Three large sculpture further into the gallery denote more obvious warrior women images. The animalistic qualities of women are seen in the Warrior and the Bear, the Lion Women of Asit Mayor, and the Sphinx. The wild looking woman sitting on top of the bear represents the ancient Greek ritual, arkteia. Arkteia pays homage to Artemis, the goddess of the hunt who was admired for her animalistic qualities. When Athenians slayed a bear as a sacrifice to Artemis, the city’s girls would imitate she-bears by dancing and celebrating their own female ferocity.
This type of dance is also a popular ancient tradition in the Near East, where women were considered divine guards for religious temples. Their protective, semi-god like qualities, are embodied in the sculpture which shows them taming predatory lions. The other animal-like sculpture is the Sphinx, dating back to the Egyptian period. A half-woman, half-animal creature guards the entrance of religious sites like the pyramids.
But one of the most interesting sculptures and photographs in the show depicts the mythological figures of Hydra and Kali. A massive photograph of the two Greek figures appears at the beginning of the exhibit, as if they are doing battle. Hydra was a seven-headed snake-like beast and Hercules’s most terrifying and immortal opponent. Every time one of her heads was cut off in battle, a new head grew back making defeat seem impossible.
Daenerys’ mythological dragons in the Game of Thrones have the same qualities: they are all powerful and destroy Khalessi Daenerys enemies on command. The mythical figure of Kali, aka the goddess of destruction, eventually defeats Hydra and seems to have much in common with Khalessi. Khaleesi is the Mother of Dragons and fans will remember the scene in season four when she is trapped in a burning fire with the Dothraki overlords. The men perish but Khaleesi walks away from the pire, immune from its purge and seemingly immortal.
Daenerys has become the leading contender to recapture the throne of the Seven Kingdoms. She aggressively takes matters into her own hands, wielding weapons of revenge and outmaneuvering her opponents. Both daughters from the House of Stark, Sansa and Arya, show similar strength as they focus on avenging the deaths of family members and looming threats. Arya wields a sword throughout her journey, having left a more skilled and nimble warrior after her stay with the Faceless Man. As she heads for home, Sansa is no longer the victim. She demonstrates strategic foresight sending Littlefinger to the Battle of the Bastards, in time to save Jon Snow and to demonstrate her determination to take back Winterfell.
See the before photo below, showing Hirst’s mold of Kali, the goddess of destruction, and what she looks like after she’s embellished with Hirst’s cretaceous sea life.

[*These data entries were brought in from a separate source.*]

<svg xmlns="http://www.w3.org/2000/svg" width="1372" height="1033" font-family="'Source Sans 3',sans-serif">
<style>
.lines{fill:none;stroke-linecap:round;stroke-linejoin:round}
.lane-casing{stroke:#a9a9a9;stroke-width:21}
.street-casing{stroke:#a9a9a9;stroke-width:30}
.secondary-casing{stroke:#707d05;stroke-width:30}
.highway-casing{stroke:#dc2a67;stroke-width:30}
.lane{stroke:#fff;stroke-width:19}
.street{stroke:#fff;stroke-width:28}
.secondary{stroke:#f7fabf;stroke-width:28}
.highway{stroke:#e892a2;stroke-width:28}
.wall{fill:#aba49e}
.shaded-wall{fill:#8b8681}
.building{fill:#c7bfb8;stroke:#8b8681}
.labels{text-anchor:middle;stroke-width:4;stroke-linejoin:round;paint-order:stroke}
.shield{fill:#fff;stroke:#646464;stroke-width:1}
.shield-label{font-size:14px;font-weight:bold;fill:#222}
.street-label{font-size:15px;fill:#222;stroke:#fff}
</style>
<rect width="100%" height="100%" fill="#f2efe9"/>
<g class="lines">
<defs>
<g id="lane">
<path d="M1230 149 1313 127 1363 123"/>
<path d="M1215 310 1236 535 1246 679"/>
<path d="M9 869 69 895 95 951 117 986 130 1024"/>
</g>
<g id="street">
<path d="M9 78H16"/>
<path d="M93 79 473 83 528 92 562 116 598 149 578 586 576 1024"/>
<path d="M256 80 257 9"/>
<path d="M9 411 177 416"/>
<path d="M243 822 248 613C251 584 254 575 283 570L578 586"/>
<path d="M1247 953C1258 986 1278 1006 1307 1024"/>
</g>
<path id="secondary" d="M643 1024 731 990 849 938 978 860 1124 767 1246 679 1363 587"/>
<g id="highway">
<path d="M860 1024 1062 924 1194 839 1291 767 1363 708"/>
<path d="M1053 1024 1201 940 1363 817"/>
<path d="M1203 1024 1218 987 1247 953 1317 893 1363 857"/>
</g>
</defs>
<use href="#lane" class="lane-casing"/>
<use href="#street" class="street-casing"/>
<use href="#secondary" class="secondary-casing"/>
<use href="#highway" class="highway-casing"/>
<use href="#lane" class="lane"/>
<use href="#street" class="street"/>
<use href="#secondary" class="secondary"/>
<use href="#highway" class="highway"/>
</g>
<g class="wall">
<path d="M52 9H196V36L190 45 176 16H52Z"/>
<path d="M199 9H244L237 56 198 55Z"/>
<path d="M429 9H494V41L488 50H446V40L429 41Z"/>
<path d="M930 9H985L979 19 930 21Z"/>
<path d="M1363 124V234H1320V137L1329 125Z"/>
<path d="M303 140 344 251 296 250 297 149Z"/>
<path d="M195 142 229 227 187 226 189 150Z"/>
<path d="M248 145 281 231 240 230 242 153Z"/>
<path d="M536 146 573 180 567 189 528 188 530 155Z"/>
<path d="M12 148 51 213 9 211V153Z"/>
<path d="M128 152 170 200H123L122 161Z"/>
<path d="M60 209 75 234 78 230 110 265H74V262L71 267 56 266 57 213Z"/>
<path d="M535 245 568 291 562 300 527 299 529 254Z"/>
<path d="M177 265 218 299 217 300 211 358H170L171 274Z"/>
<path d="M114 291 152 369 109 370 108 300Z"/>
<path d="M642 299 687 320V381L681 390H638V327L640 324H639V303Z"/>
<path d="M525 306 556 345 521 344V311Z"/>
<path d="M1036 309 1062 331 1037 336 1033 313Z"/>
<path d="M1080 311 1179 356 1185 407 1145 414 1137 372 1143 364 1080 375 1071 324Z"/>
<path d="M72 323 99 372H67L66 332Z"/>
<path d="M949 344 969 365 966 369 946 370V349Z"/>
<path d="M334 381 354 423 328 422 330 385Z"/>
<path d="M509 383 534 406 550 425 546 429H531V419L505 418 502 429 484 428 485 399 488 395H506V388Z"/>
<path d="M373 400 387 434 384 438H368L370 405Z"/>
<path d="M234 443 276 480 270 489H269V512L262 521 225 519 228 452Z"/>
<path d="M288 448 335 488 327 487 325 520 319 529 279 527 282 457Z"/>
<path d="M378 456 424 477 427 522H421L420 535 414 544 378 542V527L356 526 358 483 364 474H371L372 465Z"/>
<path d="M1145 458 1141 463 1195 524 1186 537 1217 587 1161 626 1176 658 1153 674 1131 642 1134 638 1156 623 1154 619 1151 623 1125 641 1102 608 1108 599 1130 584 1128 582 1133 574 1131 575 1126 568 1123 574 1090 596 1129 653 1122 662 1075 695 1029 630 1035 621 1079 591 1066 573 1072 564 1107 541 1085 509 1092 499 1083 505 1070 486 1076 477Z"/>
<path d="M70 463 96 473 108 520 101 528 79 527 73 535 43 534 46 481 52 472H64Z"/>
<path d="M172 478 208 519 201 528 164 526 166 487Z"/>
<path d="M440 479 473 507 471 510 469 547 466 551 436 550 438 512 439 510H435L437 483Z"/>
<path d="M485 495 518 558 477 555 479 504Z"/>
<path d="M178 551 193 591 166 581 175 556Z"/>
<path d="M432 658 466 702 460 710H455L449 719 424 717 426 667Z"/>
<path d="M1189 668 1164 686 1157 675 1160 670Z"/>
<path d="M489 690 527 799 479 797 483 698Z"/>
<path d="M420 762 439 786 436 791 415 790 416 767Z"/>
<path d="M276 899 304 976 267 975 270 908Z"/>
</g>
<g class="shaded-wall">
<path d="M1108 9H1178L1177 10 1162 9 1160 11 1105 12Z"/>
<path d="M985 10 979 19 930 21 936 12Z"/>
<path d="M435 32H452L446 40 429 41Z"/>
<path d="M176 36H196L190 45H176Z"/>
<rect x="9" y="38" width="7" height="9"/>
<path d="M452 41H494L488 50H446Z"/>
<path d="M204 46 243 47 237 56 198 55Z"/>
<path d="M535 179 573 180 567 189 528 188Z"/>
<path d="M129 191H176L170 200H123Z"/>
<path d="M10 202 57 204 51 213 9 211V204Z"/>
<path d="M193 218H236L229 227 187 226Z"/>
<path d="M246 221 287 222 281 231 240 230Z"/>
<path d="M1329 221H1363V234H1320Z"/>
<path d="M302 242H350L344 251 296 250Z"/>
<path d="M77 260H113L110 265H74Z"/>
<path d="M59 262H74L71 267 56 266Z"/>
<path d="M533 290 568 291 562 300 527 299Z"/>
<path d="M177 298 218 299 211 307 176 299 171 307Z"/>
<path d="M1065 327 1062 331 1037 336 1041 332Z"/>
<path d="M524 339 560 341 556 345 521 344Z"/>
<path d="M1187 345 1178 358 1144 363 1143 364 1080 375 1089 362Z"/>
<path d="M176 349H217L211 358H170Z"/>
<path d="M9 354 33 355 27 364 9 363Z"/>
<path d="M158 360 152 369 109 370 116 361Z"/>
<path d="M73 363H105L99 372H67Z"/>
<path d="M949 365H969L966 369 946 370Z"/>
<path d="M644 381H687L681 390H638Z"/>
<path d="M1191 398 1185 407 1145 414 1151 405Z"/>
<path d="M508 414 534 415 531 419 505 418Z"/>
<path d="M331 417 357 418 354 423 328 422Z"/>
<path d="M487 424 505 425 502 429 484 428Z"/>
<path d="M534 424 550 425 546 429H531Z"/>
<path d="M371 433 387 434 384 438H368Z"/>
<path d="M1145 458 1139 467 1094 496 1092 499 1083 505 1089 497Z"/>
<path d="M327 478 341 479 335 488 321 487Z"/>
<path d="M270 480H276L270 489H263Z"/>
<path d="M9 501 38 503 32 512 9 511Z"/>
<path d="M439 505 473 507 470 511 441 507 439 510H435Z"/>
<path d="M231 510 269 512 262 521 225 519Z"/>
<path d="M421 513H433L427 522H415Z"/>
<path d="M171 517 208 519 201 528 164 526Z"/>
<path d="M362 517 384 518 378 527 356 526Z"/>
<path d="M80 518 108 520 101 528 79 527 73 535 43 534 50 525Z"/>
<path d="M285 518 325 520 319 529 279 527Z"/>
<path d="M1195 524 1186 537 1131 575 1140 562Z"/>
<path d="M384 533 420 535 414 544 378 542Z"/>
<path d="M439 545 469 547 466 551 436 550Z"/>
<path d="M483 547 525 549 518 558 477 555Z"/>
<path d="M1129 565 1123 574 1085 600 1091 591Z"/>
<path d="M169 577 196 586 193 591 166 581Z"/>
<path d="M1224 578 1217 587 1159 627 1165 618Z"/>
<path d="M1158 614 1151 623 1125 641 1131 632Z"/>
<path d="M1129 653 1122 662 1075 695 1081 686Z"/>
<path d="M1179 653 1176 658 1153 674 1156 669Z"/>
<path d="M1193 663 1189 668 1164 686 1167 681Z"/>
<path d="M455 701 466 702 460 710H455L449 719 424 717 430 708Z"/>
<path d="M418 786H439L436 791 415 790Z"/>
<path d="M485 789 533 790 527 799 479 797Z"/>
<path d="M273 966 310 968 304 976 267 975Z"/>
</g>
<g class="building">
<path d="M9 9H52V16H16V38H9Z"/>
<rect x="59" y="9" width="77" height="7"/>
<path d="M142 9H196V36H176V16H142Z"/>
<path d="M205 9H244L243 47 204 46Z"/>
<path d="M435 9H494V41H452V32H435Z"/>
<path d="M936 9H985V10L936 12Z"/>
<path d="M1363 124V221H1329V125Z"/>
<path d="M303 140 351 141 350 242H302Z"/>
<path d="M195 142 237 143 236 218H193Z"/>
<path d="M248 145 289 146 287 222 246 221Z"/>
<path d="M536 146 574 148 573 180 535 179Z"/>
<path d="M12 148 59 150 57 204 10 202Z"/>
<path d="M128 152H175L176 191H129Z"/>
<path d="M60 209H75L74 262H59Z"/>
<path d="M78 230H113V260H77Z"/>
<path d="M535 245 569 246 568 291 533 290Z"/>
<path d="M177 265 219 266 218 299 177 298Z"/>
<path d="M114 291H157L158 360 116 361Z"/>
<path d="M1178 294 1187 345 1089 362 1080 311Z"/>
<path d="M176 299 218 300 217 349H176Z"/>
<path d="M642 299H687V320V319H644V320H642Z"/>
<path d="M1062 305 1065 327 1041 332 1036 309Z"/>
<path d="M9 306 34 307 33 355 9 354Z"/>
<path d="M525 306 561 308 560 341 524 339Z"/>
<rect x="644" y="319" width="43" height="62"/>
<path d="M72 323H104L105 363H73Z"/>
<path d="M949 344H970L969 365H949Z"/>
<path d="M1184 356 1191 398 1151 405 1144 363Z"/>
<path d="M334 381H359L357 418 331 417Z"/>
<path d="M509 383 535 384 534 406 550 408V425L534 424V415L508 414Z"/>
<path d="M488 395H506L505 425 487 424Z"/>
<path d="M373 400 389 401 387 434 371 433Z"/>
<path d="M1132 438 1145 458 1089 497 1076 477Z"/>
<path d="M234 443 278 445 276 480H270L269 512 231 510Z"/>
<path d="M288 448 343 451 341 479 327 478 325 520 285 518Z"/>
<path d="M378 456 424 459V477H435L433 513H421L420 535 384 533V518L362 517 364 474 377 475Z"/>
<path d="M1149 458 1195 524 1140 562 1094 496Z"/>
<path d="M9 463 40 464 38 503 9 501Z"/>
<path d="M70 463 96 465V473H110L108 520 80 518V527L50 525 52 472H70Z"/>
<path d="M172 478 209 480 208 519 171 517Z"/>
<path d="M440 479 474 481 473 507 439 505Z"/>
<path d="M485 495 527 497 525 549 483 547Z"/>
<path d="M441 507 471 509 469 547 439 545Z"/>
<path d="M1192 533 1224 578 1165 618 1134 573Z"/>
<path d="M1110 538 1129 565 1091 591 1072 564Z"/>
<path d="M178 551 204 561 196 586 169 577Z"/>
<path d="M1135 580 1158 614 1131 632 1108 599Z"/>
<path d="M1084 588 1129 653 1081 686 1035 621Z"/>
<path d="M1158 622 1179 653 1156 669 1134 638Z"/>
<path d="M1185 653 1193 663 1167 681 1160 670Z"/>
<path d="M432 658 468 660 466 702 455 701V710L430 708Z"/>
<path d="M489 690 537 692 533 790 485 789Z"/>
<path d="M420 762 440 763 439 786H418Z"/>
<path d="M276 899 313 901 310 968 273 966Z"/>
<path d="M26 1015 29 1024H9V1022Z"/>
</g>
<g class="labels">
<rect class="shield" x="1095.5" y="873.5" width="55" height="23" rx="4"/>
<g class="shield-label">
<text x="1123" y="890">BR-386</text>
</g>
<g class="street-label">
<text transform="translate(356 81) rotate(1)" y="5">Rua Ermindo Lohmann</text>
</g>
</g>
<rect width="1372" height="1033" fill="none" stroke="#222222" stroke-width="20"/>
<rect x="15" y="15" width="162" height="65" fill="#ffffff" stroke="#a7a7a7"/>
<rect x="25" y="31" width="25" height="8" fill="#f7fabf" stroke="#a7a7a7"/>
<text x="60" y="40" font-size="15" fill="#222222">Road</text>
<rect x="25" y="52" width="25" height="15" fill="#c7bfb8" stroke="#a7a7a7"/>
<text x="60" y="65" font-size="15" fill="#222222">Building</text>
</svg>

The final sculptural art piece from Hirst’s show that communicates the warrior woman theme is the Woman Archer piece. Ygritte, the fallen love of Jon Snow killed in the battle for Castle Black (and pictured in the BusinessInsiders.com photo at the end of the article) exemplifies the role of women archers in medieval battlefields, as do the sword-wielding Yara Greyjoy and Brienne.
As we tune into season seven, we escape ordinary life to see if Daenerys Targaryen will rule Westeros with her dragons, if Sansa Stark or Yara Greyjoy will become Queen of the Iron Throne, and who will win out in the battle between Margaery Tyrell and Cersei Lannister in the looming battle for Queen of Westeros. Artists creating stories of fantasy provide entertainment often rooted in historical significance.
An earlier WomanScape article that mentions the fantasy character of Katniss and her bow and arrow quest to save her nation of Panem did more than entertain us. It showed us the treasures of our imagination and the daring possibilities of art. So even if storytelling is other-worldly and does not ring historically true, as many critics claim Damien Hirst’s exhibit doesn’t, it’s worth the provocative stimulus and discussion that ensues when millions of people can enjoy it.